In a CrateDB cluster all nodes have a direct link to all other nodes; this is known as full mesh topology. Due to simplicity reasons every node maintains a one-way connections to every other node in the network. The network topology of a 5 node cluster looks like this:

../_images/mesh-network-topology.png — Figure 3¶

Network topology of a 5 node CrateDB cluster. Each line represents a one-way connection.

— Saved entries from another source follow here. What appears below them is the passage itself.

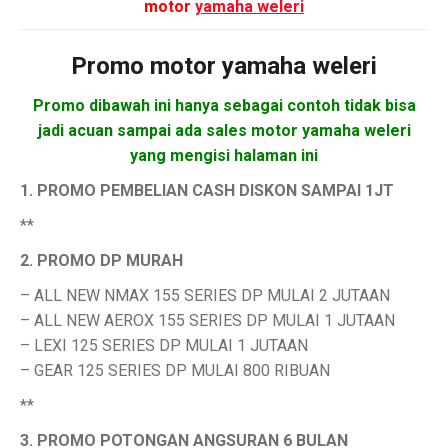
motor
yamaha weleri
Promo motor
yamaha weleri
Promo dibawah ini hanya sebagai contoh tidak bisa
jadi acuan sampai ada sales motor yamaha weleri
yang mengisi halaman ini
1. PROMO PEMBELIAN CASH DISKON SAMPAI 1JT
**
2. PROMO DP MURAH
– ALL NEW NMAX 155 SERIES DP MULAI 2 JUTAAN
– ALL NEW AEROX 155 SERIES DP MULAI 1 JUTAAN
– LEXI 125 SERIES DP MULAI 1 JUTAAN
– GEAR 125 SERIES DP MULAI 800 RIBUAN
**
3. PROMO POTONGAN ANGSURAN 6 BULAN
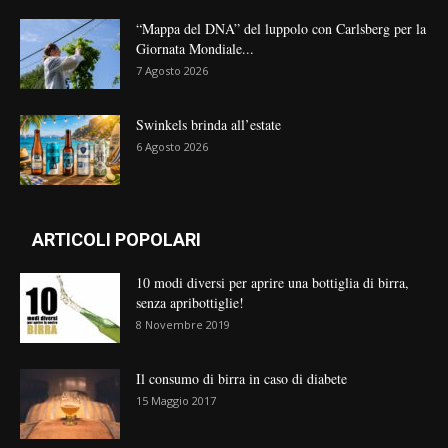
“Mappa del DNA” del luppolo con Carlsberg per la
Giornata Mondiale...
7 Agosto 2026
Swinkels brinda all’estate
6 Agosto 2026
ARTICOLI POPOLARI
10 modi diversi per aprire una bottiglia di birra,
senza apribottiglie!
8 Novembre 2019
Il consumo di birra in caso di diabete
15 Maggio 2017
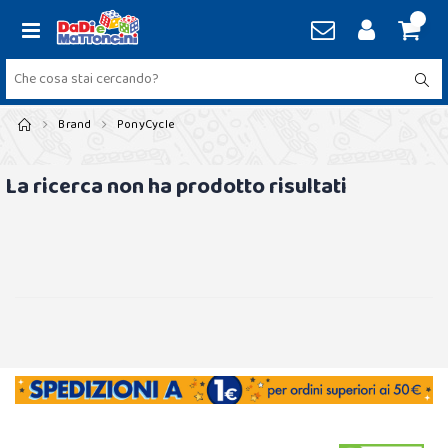
Brand
PonyCycle
La ricerca non ha prodotto risultati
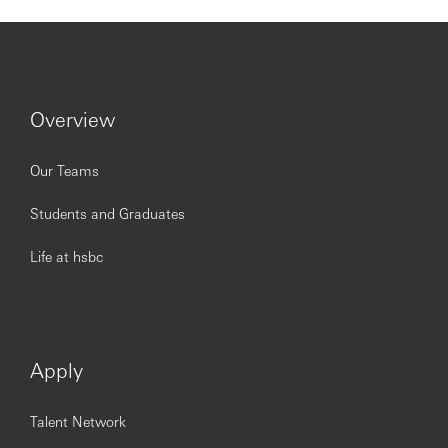
Mettre à jour au fil de l’eau les procédures
Profil :
Formation Bac+4/+5 type Master 2 Banque finance /
Overview
Ecole de commerce/Ingénieur
Maîtrise des outils bureautique (Pack Office) et plus
Our Teams
particulièrement Excel (VBA)
Aisance relationnelle, rigueur, dynamisme,
Students and Graduates
autonomie, disponibilité, polyvalence, esprit
d’initiative, sens du travail en équipe et de
Life at hsbc
l’organisation
Très bonne gestion des priorités
Très bon niveau d’anglais
Même si vous ne remplissez pas 100% des critères, nous
Apply
vous encourageons à candidater si vous pensez que le
rôle est fait pour vous !
Talent Network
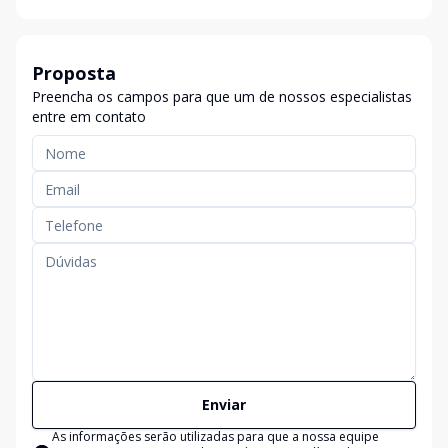
Proposta
Preencha os campos para que um de nossos especialistas
entre em contato
Enviar
As informações serão utilizadas para que a nossa equipe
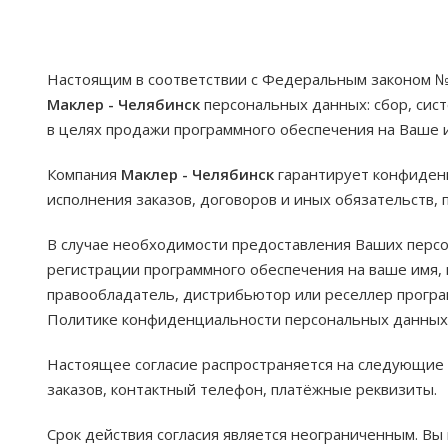
Настоящим в соответствии с Федеральным законом № 
Маклер - Челябинск
персональных данных: сбор, сис
в целях продажи программного обеспечения на Ваше и
Компания
Маклер - Челябинск
гарантирует конфиден
исполнения заказов, договоров и иных обязательств,
В случае необходимости предоставления Ваших перс
регистрации программного обеспечения на ваше имя,
правообладатель, дистрибьютор или реселлер програ
Политике конфиденциальности персональных данных
Настоящее согласие распространяется на следующие 
заказов, контактный телефон, платёжные реквизиты.
Срок действия согласия является неограниченным. Вы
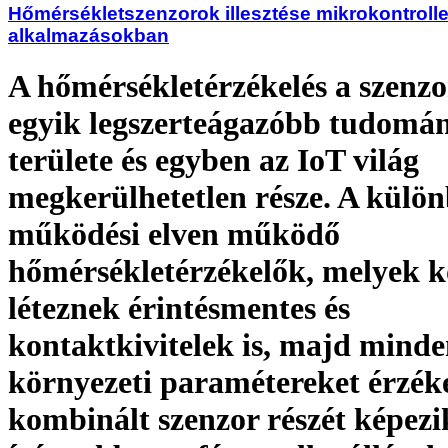
Hőmérsékletszenzorok illesztése mikrokontrolle
alkalmazásokban
A hőmérsékletérzékelés a szenz
egyik legszerteágazóbb tudomá
területe és egyben az IoT világ
megkerülhetetlen része. A külö
működési elven működő
hőmérsékletérzékelők, melyek k
léteznek érintésmentes és
kontaktkivitelek is, majd mind
környezeti paramétereket érzék
kombinált szenzor részét képezi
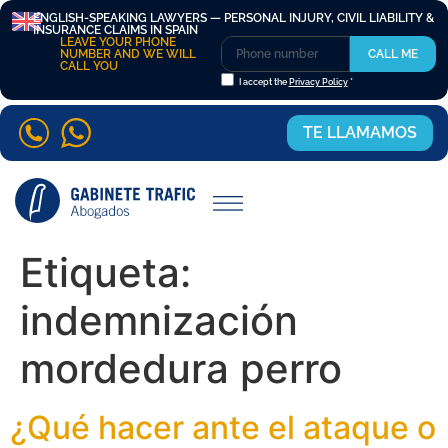
ENGLISH-SPEAKING LAWYERS — PERSONAL INJURY, CIVIL LIABILITY &
INSURANCE CLAIMS IN SPAIN
LEAVE YOUR PHONE
NUMBER AND WE WILL
CALL ME
CALL YOU
I accept the
Privacy Policy
*
TE LLAMAMOS
Etiqueta:
indemnización
mordedura perro
¿Qué hacer ante el ataque o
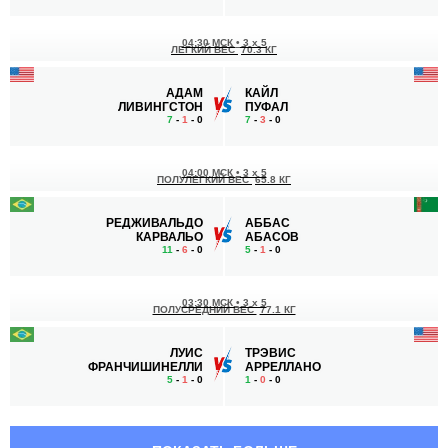
04:30 МСК
•
3 x 5
ЛЕГКИЙ ВЕС
70.3 КГ
АДАМ
КАЙЛ
ЛИВИНГСТОН
ПУФАЛ
7
-
1
- 0
7
-
3
- 0
04:00 МСК
•
3 x 5
ПОЛУЛЕГКИЙ ВЕС
65.8 КГ
РЕДЖИВАЛЬДО
АББАС
КАРВАЛЬО
АБАСОВ
11
-
6
- 0
5
-
1
- 0
03:30 МСК
•
3 x 5
ПОЛУСРЕДНИЙ ВЕС
77.1 КГ
ЛУИС
ТРЭВИС
ФРАНЧИШИНЕЛЛИ
АРРЕЛЛАНО
5
-
1
- 0
1
-
0
- 0
03:00 МСК
•
3 x 5
МИНИМАЛЬНЫЙ ВЕС
52.2 КГ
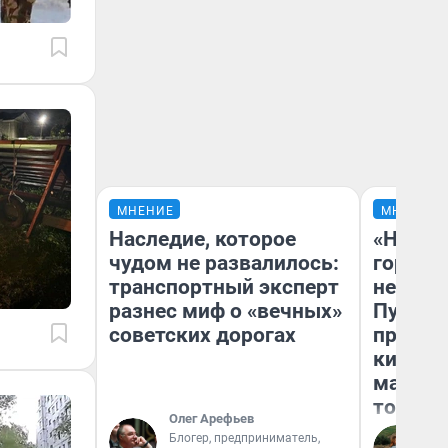
МНЕНИЕ
МНЕНИЕ
Наследие, которое
«Нет н
чудом не развалилось:
городов
транспортный эксперт
недофи
разнес миф о «вечных»
Путеше
советских дорогах
проеха
киломе
машине
того
Олег Арефьев
Блогер, предприниматель,
Ек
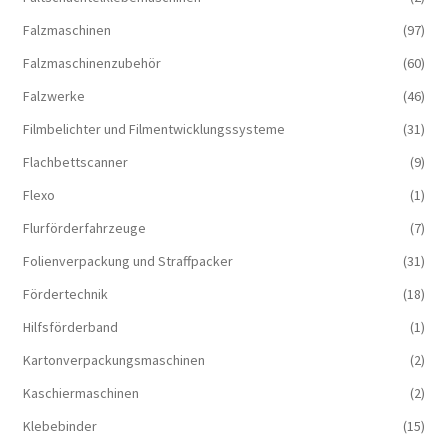
Falzmaschinen
(97)
Falzmaschinenzubehör
(60)
Falzwerke
(46)
Filmbelichter und Filmentwicklungssysteme
(31)
Flachbettscanner
(9)
Flexo
(1)
Flurförderfahrzeuge
(7)
Folienverpackung und Straffpacker
(31)
Fördertechnik
(18)
Hilfsförderband
(1)
Kartonverpackungsmaschinen
(2)
Kaschiermaschinen
(2)
Klebebinder
(15)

The advantages of a fully connected network are that it provides a high degree of reliability and the paths between nodes are the shortest possible. However, there are limitations in the size of such networked applications because the number of connections (c) grows quadratically with the number of nodes (n):

c = n * (n - 1)

Cluster behavior ¶

The fact that each CrateDB node in a cluster is equal allows applications and users to connect to any node and get the same response for the same operations. As already described in section Components of a CrateDB Node, the SQL handler is responsible handling incoming client SQL requests, either using the HTTP, transport protocol or PostgreSQL wire protocol. The “handler node” that accepts the client request also returns the response to the client. It does neither redirect nor delegate the request to a different nodes. The handler node parses the incoming request into a syntax tree, analyzes it and creates an execution plan locally. Then the operations of the plan are executed in a distributed manner. The upstream of the final phase of the execution is always the handler which then returns the response to the client.

Application use case ¶

In a conventional setup of an application using a primary-secondary database the deployed stack looks similar to this:

../_images/conventional-deployment.png — Figure 4¶

Conventional deployment of an application-database stack.

However, this given setup does not scale because all application servers use the same, single entry point to the database for writes (the application can still read from secondaries) and if that entry point is unavailable the complete stack is broken.

Choosing a shared nothing architecture allows DevOps to deploy their applications in an “elastic” manner without SPoF. The idea is to extend the shared nothing architecture from the database to the application which in most cases is stateless already.

../_images/shared-nothing-deployment.png — Figure 5¶

Elastic deployment making use of the shared nothing architecture.

If you deploy an instance of CrateDB together with every application server you will be able to dynamically scale up and down your database backend depending on your needs. The application only needs to communicate to its “bound” CrateDB instance on localhost. The load balancer tracks the health of the hosts and if either the application or the database on a single host fails the complete host will taken out of the load balancing.